Exercise set
a. In the passage on Luther and conscience, what year is given for On the Jews and their Lies?
b. Please copy the passage on Luther and conscience word for word, everything from "I shall give" down to "very well know.".

Document segment
=== Section Start ===
The power and danger of conscience
The implications of those words are huge. They place the judgment of the individual above everything else. However, it’s critical that conscience, not reason, is his argument’s bedrock. Reason can challenge anything, even the foundations of Christianity. “Conscience” is more delimited, and it’s easy to rule out contrary ideas as not being matters of conscience.
In one of his commentaries, Luther wrote:
I used to make a list of my sins, and I was always on the way to confession, and whatever penances were enjoined upon me I performed religiously. In spite of it all, my conscience was always in a fever of doubt. The more I sought to help my poor stricken conscience the worse it got.
The difference between conscience and reason is obvious here. Conscience, in this case, meant obsessive guilt. We often think of conscience as an inner voice, telling us things that we can sometimes ignore but can never deny. But what happens if my conscience disagrees with your conscience? For instance, suppose your conscience says “Jesus is the Son of God” but mine says “Jesus was just a man.” Luther faced exactly this conflict in his dealings with the Jews.
Luther’s objection to Jews was religious, not ethnic or racial. If a Jew converted to Christianity, Luther had no problem with him. He believed that the only reason the Jews hadn’t converted was that the Catholic Church hadn’t given them sufficiently good arguments. He offered arguments which he thought were better, but he got very few takers. This led him to adopt furious hatred of the Jews. It’s hard to overstate how horrible his On the Jews and their Lies (1543) is. You can read as much as you can stand of it on the Kristallnacht Memorial website. He wrote a template for Kristallnacht almost four hundred years in advance.
I shall give you my sincere advice:
First to set fire to their synagogues or schools and to bury and cover with dirt whatever will not burn, so that no man will ever again see a stone or cinder of them. This is to be done in honor of our Lord and of Christendom, so that God might see that we are Christians, and do not condone or knowingly tolerate such public lying, cursing, and blaspheming of his Son and of his Christians. For whatever we tolerated in the past unknowingly, and I myself was unaware of it, will be pardoned by God. But if we, now that we are informed, were to protect and shield such a house for the Jews, existing right before our very nose, in which they lie about, blaspheme, curse, vilify, and defame Christ and us (as was heard above), it would be the same as if we were doing all this and even worse ourselves, as we very well know.
=== Section End ===
Stored data entries
=== Section Start ===
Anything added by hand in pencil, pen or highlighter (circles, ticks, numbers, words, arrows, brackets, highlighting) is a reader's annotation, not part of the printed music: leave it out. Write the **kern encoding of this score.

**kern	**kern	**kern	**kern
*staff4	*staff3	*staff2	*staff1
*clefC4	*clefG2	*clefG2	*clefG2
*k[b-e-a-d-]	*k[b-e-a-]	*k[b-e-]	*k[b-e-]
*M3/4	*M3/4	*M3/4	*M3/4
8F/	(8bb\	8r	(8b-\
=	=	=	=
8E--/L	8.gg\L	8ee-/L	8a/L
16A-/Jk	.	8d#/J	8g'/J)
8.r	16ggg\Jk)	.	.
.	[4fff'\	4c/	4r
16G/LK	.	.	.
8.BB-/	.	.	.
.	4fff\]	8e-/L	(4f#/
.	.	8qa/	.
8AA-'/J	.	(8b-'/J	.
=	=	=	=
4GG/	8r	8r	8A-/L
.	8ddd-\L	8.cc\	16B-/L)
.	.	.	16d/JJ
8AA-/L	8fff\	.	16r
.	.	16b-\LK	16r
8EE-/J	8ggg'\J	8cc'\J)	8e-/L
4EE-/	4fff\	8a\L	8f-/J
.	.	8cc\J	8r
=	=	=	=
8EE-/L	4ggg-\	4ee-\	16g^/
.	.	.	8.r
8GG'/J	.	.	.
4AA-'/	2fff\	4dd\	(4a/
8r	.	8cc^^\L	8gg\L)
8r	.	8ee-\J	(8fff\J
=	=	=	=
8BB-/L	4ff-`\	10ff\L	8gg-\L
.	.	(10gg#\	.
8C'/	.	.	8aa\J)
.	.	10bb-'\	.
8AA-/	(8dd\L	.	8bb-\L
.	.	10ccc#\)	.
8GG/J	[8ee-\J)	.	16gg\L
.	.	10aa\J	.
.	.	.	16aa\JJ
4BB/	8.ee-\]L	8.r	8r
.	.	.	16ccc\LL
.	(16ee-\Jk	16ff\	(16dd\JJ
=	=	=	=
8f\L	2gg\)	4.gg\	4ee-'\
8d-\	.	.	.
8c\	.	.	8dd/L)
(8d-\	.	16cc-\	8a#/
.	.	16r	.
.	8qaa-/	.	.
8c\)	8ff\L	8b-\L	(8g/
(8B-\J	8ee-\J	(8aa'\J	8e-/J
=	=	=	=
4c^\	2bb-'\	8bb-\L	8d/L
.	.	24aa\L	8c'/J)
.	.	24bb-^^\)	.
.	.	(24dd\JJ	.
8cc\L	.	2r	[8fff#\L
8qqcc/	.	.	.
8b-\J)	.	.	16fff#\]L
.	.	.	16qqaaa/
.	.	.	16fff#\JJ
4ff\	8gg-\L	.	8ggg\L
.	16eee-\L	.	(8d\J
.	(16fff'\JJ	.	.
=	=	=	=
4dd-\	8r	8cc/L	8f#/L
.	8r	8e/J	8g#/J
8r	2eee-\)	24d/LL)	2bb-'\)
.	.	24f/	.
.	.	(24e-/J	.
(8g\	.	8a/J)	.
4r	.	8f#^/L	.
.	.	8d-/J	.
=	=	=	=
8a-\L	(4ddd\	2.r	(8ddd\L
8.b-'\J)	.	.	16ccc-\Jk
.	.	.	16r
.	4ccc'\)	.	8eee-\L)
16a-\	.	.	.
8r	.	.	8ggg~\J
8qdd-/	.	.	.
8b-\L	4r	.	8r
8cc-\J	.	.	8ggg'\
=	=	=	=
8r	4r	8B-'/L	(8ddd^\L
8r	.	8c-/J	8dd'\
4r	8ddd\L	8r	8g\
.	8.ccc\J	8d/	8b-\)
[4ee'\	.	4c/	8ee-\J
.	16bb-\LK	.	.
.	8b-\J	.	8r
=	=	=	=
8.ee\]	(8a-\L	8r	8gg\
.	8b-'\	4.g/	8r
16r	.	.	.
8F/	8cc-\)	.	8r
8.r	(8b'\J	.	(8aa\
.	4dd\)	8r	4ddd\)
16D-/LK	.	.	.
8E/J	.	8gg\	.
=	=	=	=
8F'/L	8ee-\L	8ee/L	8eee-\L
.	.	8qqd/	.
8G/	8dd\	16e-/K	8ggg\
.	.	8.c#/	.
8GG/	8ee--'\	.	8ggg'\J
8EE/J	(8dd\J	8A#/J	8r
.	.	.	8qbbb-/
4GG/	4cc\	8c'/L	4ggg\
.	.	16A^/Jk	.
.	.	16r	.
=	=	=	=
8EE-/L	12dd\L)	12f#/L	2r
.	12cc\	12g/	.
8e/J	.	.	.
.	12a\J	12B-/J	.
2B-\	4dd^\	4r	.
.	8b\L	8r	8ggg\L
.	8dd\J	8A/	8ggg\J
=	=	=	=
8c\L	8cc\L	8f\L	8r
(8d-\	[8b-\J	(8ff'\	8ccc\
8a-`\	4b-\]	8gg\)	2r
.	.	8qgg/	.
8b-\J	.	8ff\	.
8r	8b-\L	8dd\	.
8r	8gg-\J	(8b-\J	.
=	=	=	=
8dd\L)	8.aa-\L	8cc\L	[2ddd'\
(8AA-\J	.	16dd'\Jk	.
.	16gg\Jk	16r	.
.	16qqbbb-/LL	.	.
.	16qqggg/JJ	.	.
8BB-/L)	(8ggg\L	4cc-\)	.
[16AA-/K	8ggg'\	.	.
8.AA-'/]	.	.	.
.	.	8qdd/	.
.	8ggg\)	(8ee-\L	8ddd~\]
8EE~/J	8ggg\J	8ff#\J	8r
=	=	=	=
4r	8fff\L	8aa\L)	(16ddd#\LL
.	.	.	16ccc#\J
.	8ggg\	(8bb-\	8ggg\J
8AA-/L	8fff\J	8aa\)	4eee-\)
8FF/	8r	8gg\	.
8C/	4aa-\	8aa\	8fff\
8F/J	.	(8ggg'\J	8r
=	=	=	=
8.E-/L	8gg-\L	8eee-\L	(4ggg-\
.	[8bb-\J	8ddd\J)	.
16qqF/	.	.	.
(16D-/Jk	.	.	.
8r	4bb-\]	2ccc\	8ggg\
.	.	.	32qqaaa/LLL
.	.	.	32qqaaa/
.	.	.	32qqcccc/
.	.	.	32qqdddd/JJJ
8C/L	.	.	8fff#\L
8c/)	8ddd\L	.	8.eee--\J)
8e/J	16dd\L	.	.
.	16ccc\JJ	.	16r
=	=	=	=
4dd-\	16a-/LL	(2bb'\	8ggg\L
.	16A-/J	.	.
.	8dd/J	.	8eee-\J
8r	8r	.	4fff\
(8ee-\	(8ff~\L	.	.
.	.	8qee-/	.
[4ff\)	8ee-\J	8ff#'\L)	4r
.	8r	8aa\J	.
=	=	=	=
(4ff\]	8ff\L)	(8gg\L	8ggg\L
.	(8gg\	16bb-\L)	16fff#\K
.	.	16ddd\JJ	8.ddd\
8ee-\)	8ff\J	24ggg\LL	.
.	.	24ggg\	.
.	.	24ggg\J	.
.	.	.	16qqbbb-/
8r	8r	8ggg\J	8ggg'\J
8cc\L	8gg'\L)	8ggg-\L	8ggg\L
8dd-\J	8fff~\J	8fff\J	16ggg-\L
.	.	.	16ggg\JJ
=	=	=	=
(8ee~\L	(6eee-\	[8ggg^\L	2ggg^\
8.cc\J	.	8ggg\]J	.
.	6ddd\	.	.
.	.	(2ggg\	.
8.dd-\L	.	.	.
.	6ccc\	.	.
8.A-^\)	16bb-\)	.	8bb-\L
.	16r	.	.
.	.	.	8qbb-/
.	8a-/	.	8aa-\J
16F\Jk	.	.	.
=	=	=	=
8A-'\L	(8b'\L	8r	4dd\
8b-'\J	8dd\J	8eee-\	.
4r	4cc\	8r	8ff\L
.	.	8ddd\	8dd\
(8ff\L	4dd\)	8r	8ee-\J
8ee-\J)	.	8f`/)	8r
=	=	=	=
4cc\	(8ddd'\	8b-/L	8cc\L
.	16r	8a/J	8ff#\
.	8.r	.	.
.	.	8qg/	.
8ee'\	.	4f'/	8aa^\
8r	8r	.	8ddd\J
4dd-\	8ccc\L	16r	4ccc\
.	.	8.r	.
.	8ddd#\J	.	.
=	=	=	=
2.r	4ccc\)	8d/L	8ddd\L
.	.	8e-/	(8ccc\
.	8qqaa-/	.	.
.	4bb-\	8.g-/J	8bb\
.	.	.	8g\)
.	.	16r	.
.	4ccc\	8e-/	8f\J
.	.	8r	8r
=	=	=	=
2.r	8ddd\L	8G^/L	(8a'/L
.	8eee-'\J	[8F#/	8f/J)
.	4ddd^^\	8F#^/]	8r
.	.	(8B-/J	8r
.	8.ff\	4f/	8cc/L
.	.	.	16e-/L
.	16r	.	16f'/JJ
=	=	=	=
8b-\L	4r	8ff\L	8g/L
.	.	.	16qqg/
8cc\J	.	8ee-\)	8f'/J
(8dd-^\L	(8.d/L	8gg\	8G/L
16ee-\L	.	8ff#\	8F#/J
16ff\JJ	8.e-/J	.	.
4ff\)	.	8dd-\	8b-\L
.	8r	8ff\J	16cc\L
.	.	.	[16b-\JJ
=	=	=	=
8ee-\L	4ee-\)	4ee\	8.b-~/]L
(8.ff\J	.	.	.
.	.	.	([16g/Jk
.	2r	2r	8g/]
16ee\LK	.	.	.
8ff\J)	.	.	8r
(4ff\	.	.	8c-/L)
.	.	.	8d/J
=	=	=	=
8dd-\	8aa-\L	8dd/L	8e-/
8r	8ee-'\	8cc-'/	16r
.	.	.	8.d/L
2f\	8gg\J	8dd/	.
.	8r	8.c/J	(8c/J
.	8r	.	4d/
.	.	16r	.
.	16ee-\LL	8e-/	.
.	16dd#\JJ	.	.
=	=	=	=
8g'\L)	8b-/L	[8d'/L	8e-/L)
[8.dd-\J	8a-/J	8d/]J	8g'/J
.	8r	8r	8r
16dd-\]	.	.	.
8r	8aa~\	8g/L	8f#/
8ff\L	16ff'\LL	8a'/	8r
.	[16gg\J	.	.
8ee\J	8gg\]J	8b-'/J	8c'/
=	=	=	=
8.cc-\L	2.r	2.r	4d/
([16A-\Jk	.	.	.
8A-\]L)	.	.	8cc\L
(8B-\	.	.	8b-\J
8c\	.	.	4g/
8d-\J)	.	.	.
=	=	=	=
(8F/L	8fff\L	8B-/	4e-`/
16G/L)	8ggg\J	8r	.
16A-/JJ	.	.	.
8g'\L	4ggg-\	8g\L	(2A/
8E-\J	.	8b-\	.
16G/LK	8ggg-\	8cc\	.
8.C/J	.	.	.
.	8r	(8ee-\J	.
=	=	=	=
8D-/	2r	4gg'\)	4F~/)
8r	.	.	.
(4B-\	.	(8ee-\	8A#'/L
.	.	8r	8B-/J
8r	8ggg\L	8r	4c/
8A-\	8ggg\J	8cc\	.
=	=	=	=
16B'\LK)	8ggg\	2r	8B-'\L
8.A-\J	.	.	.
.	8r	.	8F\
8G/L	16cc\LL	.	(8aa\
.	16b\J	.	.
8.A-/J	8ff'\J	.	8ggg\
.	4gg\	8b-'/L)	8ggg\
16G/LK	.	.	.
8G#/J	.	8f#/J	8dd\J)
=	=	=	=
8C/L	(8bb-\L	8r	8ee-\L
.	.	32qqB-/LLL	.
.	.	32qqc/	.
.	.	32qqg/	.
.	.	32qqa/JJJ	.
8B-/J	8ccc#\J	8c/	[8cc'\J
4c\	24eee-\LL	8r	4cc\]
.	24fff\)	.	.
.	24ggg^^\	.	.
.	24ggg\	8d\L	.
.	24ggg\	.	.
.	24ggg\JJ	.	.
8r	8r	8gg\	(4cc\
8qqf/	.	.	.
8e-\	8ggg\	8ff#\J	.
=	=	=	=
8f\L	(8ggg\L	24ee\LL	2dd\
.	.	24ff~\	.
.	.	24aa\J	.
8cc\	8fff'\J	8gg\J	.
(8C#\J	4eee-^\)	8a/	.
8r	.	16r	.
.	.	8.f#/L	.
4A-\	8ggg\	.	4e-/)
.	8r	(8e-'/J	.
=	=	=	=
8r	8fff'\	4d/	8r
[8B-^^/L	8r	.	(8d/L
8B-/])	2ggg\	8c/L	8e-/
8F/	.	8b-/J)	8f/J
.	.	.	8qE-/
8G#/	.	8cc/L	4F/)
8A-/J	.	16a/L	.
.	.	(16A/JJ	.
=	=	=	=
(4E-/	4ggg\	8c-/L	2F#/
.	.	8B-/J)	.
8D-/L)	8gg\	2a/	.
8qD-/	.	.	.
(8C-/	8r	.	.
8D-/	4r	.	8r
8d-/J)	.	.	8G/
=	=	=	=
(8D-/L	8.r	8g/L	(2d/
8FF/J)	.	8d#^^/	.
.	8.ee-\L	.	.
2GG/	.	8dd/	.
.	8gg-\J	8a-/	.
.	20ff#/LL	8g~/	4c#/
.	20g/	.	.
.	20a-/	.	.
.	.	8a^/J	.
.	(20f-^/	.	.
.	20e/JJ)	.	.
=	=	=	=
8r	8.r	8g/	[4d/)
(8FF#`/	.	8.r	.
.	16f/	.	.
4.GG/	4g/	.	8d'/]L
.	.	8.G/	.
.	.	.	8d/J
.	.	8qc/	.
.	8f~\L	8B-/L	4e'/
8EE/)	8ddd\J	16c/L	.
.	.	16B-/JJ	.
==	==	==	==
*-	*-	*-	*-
=== Section End ===
Solution set
a. 1543

b.
I shall give you my sincere advice:
First to set fire to their synagogues or schools and to bury and cover with dirt whatever will not burn, so that no man will ever again see a stone or cinder of them. This is to be done in honor of our Lord and of Christendom, so that God might see that we are Christians, and do not condone or knowingly tolerate such public lying, cursing, and blaspheming of his Son and of his Christians. For whatever we tolerated in the past unknowingly, and I myself was unaware of it, will be pardoned by God. But if we, now that we are informed, were to protect and shield such a house for the Jews, existing right before our very nose, in which they lie about, blaspheme, curse, vilify, and defame Christ and us (as was heard above), it would be the same as if we were doing all this and even worse ourselves, as we very well know.